These features of Relax NG compact syntax compromise the legibility of a schema without
improving its expressive power. For that reason we consider them
anti-patterns and we exclude them from our proposed schema language,
which otherwise aims for compatibility with Relax NG compact syntax notation. None
of the ways
in which our schema language is stricter than Relax NG compact syntax impinges on
the
expressive power of the schema because everything we prohibit can be expressed more
clearly in
both our schema language and Relax NG itself in other ways.
The features where our schema rules diverge from those of Relax NG compact syntax
are the
following:
Attributes and patterns that resolve to attributes do not accept repeatable occurrence
indicators (+, *)
Attributes are not repeatable in both XML and the next-generation markup languages
that
we aim to model. Relax NG compact syntax nonetheless allows attributes and patterns
that
resolve to attributes to be attached to the repetition indicators + and
*. Because a schema cannot override a well-formedness constraint and
well-formedness does not permit repetition of attributes, attempts to repeat an attribute
because the schema says that it is permitted will nonetheless raise a well-formedness
error.

### Directives:
A – Using the passage on Relax NG compact syntax, explain in one to three sentences why the proposed schema language does not let attributes take the repetition indicators + and *.
B – Continue the passage on Relax NG compact syntax from its last sentence.
The rows after this point aren't needed.

Raw records
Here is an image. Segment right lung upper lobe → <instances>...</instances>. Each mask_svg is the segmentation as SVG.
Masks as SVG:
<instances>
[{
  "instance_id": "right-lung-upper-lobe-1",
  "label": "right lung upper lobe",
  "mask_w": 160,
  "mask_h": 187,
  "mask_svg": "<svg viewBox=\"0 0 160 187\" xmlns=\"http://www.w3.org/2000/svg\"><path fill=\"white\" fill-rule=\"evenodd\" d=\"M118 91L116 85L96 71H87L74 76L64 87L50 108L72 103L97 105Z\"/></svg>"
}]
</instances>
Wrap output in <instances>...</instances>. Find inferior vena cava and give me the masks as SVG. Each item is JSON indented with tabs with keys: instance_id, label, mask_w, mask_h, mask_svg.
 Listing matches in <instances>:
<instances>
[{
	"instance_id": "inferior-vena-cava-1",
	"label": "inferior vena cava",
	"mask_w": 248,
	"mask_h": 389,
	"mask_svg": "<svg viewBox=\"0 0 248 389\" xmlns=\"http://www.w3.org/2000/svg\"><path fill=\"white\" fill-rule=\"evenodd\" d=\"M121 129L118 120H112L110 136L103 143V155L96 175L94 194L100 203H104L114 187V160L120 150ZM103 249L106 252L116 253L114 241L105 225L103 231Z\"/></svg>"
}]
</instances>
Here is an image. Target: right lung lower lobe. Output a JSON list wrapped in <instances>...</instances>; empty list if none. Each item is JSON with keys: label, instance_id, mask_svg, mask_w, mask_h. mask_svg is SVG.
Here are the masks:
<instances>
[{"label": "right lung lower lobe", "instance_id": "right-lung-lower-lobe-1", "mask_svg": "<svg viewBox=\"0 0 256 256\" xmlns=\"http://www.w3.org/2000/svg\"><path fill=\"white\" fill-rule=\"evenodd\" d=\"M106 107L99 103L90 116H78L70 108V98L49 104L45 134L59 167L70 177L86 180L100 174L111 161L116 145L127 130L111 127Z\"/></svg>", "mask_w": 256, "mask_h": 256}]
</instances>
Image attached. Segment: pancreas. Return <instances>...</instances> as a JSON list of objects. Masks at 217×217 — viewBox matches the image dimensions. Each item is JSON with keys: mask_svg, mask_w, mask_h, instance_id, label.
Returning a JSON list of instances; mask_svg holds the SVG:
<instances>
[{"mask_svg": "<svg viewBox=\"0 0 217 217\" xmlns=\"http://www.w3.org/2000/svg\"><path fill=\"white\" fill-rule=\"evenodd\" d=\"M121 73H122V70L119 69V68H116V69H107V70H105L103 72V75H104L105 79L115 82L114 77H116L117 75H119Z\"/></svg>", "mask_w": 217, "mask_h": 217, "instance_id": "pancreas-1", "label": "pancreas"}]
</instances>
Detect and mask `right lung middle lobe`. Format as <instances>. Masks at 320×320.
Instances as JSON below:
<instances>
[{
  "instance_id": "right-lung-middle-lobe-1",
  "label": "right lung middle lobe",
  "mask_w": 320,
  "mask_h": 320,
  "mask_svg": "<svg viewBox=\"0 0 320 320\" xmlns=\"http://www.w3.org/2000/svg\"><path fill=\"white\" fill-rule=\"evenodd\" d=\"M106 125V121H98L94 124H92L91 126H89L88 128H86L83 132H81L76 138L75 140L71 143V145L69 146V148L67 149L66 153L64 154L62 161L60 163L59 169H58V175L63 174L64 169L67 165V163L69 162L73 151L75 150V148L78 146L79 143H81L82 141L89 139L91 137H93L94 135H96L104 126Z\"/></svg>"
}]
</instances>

### Answers in order:
A – Attributes cannot repeat in XML or in the next-generation markup languages being modeled, and a schema cannot override a well-formedness constraint. Even if a schema allowed an attribute to repeat, repeating it would still raise a well-formedness error. Permitting + or * on attributes would therefore harm the schema's legibility without adding any expressive power.

B –
Any use of + in association with an attribute is actually understood as
required but not repeatable
(otherwise represented in Relax NG compact
syntax by the absence of any explicit occurrence indicator) and * is understood
as optional and not repeatable
(otherwise represented by ?).
Allowing the schema to say that attributes are repeatable when well-formedness prohibits
their repetition means that the schema purports to license XML expressions that are
not, in
fact, allowed in XML. This means that the schema misrepresents what is possible in
the XML
it will be used to validate.
Because we take seriously the role of a schema as a human-readable statement of what
is
and is not permitted in associated document instances, our schema language does not
permit
the repeatable occurrence indicators + and * to be associated with
(non-repeatable) attributes. Because attributes may be optional, they do accept the
? occurrence indicator.
text requires at least one textual character and does not accept
repetition occurrence indicators (+, *)
The reserved word text in Relax NG compact syntax means zero or more
contiguous textual characters
. This is potentially confusing for at least two
reasons:
-
It is counter-intuitive that a pattern that appears to require text could be
satisfied by zero textual characters, which a human would understand as the absence
of
text.
-
An XML document instance cannot contain a text node that consists of zero
characters, so the Relax NG keyword says that it permits something that cannot occur.
In our schema language the keyword text means
one or more textual characters
. The Relax NG
definition of zero or more textual characters is implicitly optional, but ours is
not, which
means that text in our system may be followed by ? to mean
either no text node, and therefore no characters, or exactly one text node, and
therefore one or more characters
.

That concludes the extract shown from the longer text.